I'm trying to prove that the price of an European call option, denoted by $C(T,K),$ where $T$ is the maturity date and $K$ is the strike, is an increasing function of $T.$
I can't see why the map $T\rightarrow C(T,K)$ is an increasing function.I was using the definition of a Call option but I don't find clear the reason of the proposition.
On
You can look at this in a simplistic way. The holder of the option as time increases $T$ has a higher probability of the stock fluctuation get higher or lower. The holder basically is paying for more time to watch the stock fluctuate. As the stock movement is more unpredictable and therefore riskier as the time passes by, the return $S-K$(S-underlying asset price) can be higher once the volatility measured by the slander-deviation gets higher. If it gets much lower that does not affect the holder of the option once he\she can "opt out"(not exercise the option).
Suppose that $T_1 < T_2$ but $C(T_1, K) > C(T_2,K)$ for a contradiction. Call the option with maturity time $T_i$ option $i$ and write $S_t$ for the price of the underlying asset at time $t$ (e.g. the stock price). I proceed by a no arbitrage argument.
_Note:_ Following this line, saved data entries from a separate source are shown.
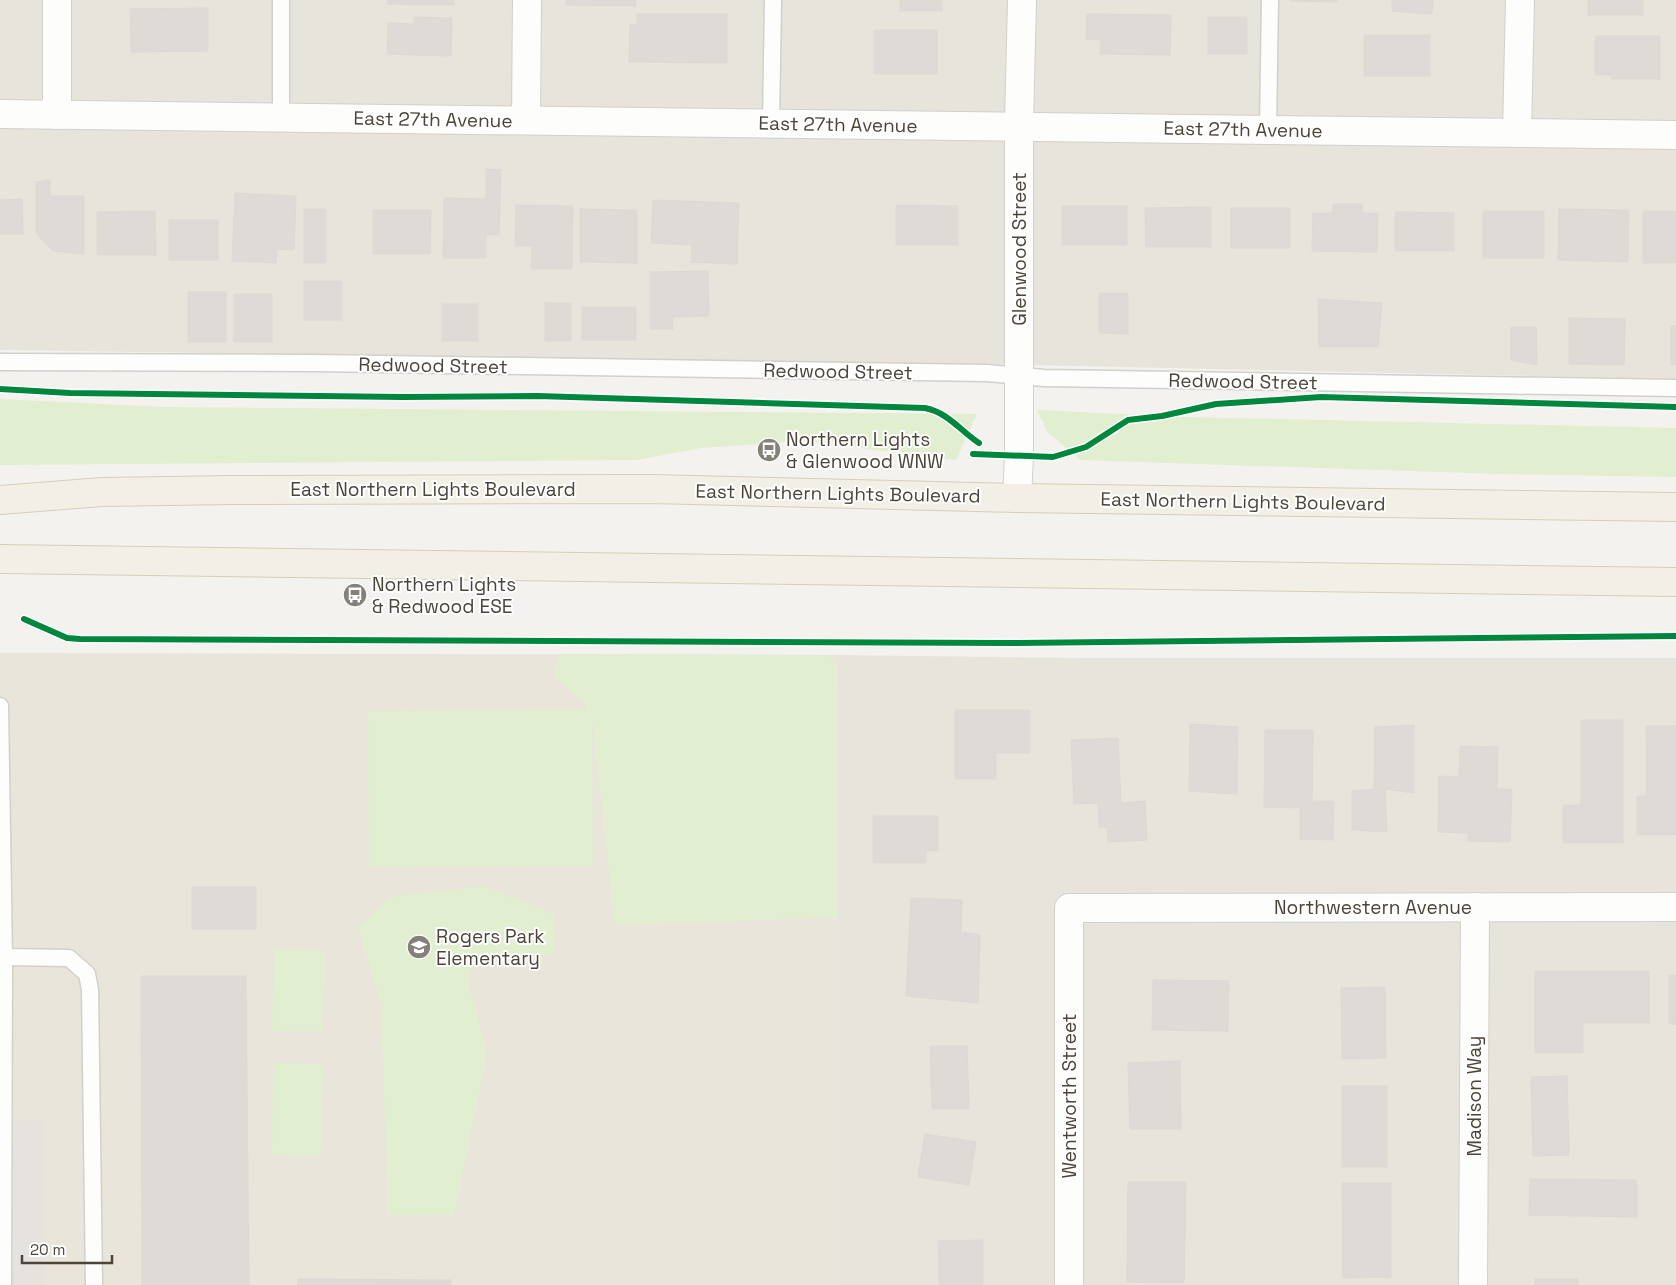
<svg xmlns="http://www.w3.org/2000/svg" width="1676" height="1285" viewBox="0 0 1676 1285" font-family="'Space Grotesk',sans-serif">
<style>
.residential{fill:#e7e4dc}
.education{fill:#eae5da}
.green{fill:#e1eecf}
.parking{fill:#e6e3df}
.building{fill:#dedbd6;stroke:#dcd9d4}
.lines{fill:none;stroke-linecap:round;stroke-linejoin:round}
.lane-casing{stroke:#d2d0cb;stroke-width:19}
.street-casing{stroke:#d2d0cb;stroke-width:30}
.primary-casing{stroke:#d6cebb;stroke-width:30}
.lane{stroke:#fdfdfc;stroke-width:16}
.street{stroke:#fdfdfc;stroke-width:28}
.primary{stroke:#f2efe6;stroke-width:28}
.cycleway-casing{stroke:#fff;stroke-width:9}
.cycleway{stroke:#00873e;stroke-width:6}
.labels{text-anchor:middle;stroke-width:4;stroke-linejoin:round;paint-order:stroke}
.street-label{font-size:19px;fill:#4b4439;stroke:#fff}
.poi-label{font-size:19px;fill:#4b4439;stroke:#fff;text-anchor:start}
</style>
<rect width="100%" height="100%" fill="#f4f2ee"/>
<g class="residential">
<polygon points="0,0 1676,0 1676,379 980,364 0,350"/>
<polygon points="837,655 1089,658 1676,658 1676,1285 839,1285"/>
</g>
<polygon class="education" points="0,653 837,655 839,1285 451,1285 450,1280 298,1279 298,1285 249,1285 246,976 141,976 142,1285 0,1285"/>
<g class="green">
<polygon points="0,399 163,407 977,414 956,460 804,441 701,448 637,460 0,465"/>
<polygon points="1037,410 1187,417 1676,428 1676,477 1500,474 1081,460 1048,433"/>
<polygon points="559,654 829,655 837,667 837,918 615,925 592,716 593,866 369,867 368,711 591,709 555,676"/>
<polygon points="484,886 554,914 555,954 474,960 468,980 487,1054 454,1215 388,1215 381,1004 358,927 390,897"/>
<polygon points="274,949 324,950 322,1032 272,1031"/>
<polygon points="273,1063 323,1064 321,1156 272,1155"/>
</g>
<polygon class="parking" points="0,1121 43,1121 45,1285 0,1285"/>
<g class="building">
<polygon points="387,0 454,0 454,5 387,4"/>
<polygon points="566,0 636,0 636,6 566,5"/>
<rect x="900" y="0" width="42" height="11"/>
<polygon points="1291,0 1337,0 1337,2 1291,1"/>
<polygon points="1392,0 1433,0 1432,14 1392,11"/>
<rect x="1588" y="0" width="55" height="15"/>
<polygon points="208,8 208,51 131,52 130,9"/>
<polygon points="637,14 727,14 727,63 629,62 630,25 637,25"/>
<polygon points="1087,14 1171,15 1170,55 1100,54 1101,40 1086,39"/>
<polygon points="414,17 452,18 451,56 387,54 388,23 414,24"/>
<rect x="1208" y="17" width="39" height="37"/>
<rect x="874" y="30" width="63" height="44"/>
<rect x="1364" y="35" width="66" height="41"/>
<polygon points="1595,36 1660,36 1660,79 1611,79 1611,75 1595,75"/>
<polygon points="486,169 501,170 499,235 486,235 486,258 443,258 444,198 486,199"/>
<polygon points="50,180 50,196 84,196 84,254 53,251 36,233 36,182"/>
<polygon points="235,193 296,196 294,250 277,249 276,263 232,261"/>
<polygon points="22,199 23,234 0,234 0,200"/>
<polygon points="653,200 739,203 737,264 691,262 692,245 651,243"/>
<polygon points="1333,204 1362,204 1362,213 1378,213 1377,252 1312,251 1313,213 1333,213"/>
<polygon points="516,205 573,206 572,269 531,269 532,246 515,246"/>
<polygon points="896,205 958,206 958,245 896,245"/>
<rect x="1062" y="206" width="65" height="39"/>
<polygon points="1211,207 1211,247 1146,247 1145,208"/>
<rect x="1231" y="208" width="59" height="40"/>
<rect x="304" y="209" width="22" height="54"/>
<polygon points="580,209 637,210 637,263 580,262"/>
<polygon points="1559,209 1629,210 1628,262 1558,260"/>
<polygon points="373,210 431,210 430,254 373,254"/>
<polygon points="155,211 156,255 97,255 97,212"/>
<rect x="1483" y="211" width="61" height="47"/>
<rect x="1643" y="211" width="33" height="52"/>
<polygon points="1395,212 1454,213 1454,251 1395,251"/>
<rect x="169" y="220" width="49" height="40"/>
<polygon points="708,271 709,316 672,317 673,329 650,329 650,272"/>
<rect x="304" y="281" width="38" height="39"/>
<rect x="188" y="292" width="38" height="50"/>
<polygon points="1099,293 1128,293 1128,334 1099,333"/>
<rect x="234" y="294" width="38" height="48"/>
<polygon points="1318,299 1382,303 1378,347 1319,347"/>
<rect x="545" y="303" width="26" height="38"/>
<rect x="442" y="304" width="36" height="37"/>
<rect x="582" y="307" width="54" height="33"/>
<polygon points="1569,318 1625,319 1624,365 1569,364"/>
<rect x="1671" y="326" width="5" height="39"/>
<polygon points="1511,327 1536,327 1537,365 1511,360"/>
<polygon points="955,710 1030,710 1030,753 996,753 996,779 955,779"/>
<polygon points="1581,720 1623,720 1623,843 1563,843 1563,805 1581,805"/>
<polygon points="1190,724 1238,727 1237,794 1189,791"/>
<polygon points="1414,725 1414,793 1385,789 1387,832 1352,830 1352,791 1374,789 1375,727"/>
<polygon points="1646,726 1676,726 1676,835 1637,835 1637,796 1647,796"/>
<polygon points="1265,730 1313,730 1312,801 1334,801 1333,840 1300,839 1300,808 1264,807"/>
<polygon points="1118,738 1121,803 1145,801 1147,840 1108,842 1107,827 1099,828 1098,803 1074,804 1071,740"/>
<polygon points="1460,746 1498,747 1497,789 1512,789 1510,842 1468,841 1468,833 1438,832 1439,776 1459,777"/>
<polygon points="873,816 938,816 938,851 926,851 926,863 873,863"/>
<rect x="192" y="887" width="64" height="42"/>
<polygon points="911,898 962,900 961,932 980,935 978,1003 906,996"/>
<polygon points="1535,971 1649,971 1649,1023 1583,1023 1583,1053 1535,1053"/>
<rect x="1669" y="975" width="7" height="49"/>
<polygon points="141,976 246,976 249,1285 142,1285"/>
<polygon points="1153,980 1229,981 1228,1031 1152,1030"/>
<polygon points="1385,987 1386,1058 1342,1059 1341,988"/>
<polygon points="930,1046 967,1046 969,1109 932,1109"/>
<polygon points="1180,1061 1181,1129 1130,1129 1128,1063"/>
<polygon points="1567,1076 1569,1155 1533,1156 1531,1077"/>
<rect x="1342" y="1086" width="45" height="81"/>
<polygon points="925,1134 976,1142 969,1185 918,1177"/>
<polygon points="1530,1179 1637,1180 1637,1217 1529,1215"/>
<polygon points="1128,1182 1186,1182 1184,1283 1127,1282"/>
<polygon points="1342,1183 1391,1183 1391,1277 1343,1278"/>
<polygon points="983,1240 983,1285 939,1285 938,1241"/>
<polygon points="298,1279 451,1280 451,1285 298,1285"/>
<rect x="1535" y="1279" width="43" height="6"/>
</g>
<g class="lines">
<g class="lane-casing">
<g id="lane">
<polyline points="281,117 281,0"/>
<polyline points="771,123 773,0"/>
<polyline points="1268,129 1270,0"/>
<polyline points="0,362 315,363 987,373 1044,378 1676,388"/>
<polyline points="0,706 4,957 3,1285"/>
<polyline points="4,957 69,958 87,974 90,990 94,1285"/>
</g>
</g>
<g class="street-casing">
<g id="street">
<polyline points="57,0 57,115"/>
<polyline points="0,114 1676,135"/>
<polyline points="526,120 527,0"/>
<polyline points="1517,132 1520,0"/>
<polyline points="1017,498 1019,456 1019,125 1022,0"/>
<polyline points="1069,1285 1069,908 1676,907"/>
<polyline points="1473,1285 1475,907"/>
</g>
</g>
<g class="primary-casing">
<g id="primary">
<polyline points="0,500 102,492 233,490 651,489 1017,498 1676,507"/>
<polyline points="0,559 1676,582"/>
</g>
</g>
<use href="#lane" class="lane"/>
<use href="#street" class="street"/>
<use href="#primary" class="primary"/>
<g class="cycleway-casing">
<g id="cycleway">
<path d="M0,389L70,393L403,397L538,396L925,408C947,412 961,431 979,443"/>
<polyline points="973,454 1053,457 1086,447 1128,420 1162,416 1216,404 1321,397 1676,407"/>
<polyline points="24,619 67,638 80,639 1009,643 1676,636"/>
</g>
</g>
<use href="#cycleway" class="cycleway"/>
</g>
<defs>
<g id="bus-disc" transform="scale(1.25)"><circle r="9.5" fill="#868178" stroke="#fff"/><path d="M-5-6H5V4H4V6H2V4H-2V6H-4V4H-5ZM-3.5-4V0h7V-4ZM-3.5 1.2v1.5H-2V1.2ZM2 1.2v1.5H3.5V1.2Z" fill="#fff"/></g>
<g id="school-disc" transform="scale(1.25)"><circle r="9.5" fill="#868178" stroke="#fff"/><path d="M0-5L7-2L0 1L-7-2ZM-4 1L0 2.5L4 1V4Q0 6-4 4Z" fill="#fff"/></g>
</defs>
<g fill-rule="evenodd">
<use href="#bus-disc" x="769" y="450"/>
<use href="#bus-disc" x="355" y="595"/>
<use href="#school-disc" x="419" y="947"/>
</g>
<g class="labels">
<g class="street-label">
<text transform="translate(433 119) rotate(1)" y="7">East 27th Avenue</text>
<text transform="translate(838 124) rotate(1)" y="7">East 27th Avenue</text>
<text transform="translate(1243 129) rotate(1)" y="7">East 27th Avenue</text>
<text transform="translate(1019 249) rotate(-90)" y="7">Glenwood Street</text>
<text transform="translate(433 365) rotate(1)" y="7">Redwood Street</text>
<text transform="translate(838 371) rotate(1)" y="7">Redwood Street</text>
<text transform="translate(1243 381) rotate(1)" y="7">Redwood Street</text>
<text x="433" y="496">East Northern Lights Boulevard</text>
<text transform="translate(838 493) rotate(1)" y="7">East Northern Lights Boulevard</text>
<text transform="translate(1243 501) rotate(1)" y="7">East Northern Lights Boulevard</text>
<text x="1373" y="914">Northwestern Avenue</text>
<text transform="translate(1069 1096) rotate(-90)" y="7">Wentworth Street</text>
<text transform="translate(1474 1096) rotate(-90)" y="7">Madison Way</text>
</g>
<g class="poi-label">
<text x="786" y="446">Northern Lights<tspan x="786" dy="22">&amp; Glenwood WNW</tspan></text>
<text x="372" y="591">Northern Lights<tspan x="372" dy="22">&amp; Redwood ESE</tspan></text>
<text x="436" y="943">Rogers Park<tspan x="436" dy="22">Elementary</tspan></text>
</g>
</g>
<path d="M22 1255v8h90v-8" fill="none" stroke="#4b4439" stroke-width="2.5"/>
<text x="30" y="1255" font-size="15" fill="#4b4439" stroke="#ffffff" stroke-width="4" paint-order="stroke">20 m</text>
</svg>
We begin by buying the cheap option and writing the expensive one. That is we buy option $2$ and we sell option $1$ giving a profit of $C(T_1,K) - C(T_2,K) > 0$ which we place in a risk-free asset.
At time $T_1$, we may have $S_{T_1} < K$ in which case the holder of option $1$ does nothing and we can then also do nothing to guarantee the profit from our risk-free asset (though this may be suboptimal).
Otherwise $S_{T_1} \geq K$ and the holder of option $1$ exercises the option so we must short-sell them the stock for the strike price $K$. We are left to close out the short sell, which we do by exercising option $2$ at time $T_2$ to use the $K$ profit from the short-sell to buy the underlying stock leaving us again with the profit from the risk-free asset.
In total this gives a risk-free profit of $[C(T_1,K) - C(T_2,K)] e^{rT_2}$ where $r$ is the risk-free rate so this strategy gives an arbitrage. Therefore by the no-arbitrage assumption we must in fact have $C(T_1,K) \leq C(T_2,K)$.